* **How to complete this task**
Every line of the data below that holds the string "Note" needs to be reported.

********

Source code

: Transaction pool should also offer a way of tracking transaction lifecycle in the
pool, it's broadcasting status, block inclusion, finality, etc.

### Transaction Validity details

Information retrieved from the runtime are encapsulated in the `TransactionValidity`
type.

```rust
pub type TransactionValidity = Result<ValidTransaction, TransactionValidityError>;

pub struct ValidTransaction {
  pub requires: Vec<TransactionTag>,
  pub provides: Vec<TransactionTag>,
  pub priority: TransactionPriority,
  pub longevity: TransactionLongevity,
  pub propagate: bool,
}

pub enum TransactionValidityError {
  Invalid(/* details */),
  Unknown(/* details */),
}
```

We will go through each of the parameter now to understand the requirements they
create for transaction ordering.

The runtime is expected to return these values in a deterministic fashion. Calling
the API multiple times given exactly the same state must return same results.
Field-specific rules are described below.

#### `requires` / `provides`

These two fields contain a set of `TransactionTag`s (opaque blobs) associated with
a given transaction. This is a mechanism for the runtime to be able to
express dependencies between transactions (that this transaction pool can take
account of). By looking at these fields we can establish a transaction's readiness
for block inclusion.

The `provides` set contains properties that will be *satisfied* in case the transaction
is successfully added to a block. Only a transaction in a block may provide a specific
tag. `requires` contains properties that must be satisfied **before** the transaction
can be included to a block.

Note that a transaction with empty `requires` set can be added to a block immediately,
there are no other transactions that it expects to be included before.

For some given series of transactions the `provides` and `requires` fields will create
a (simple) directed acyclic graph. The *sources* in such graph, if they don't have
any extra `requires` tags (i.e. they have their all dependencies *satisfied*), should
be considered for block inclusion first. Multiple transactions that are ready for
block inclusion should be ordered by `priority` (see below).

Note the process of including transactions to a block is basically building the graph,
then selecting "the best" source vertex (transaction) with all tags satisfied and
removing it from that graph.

********

* **Task answer**
Note that a transaction with empty `requires` set can be added to a block immediately,
Note the process of including transactions to a block is basically building the graph,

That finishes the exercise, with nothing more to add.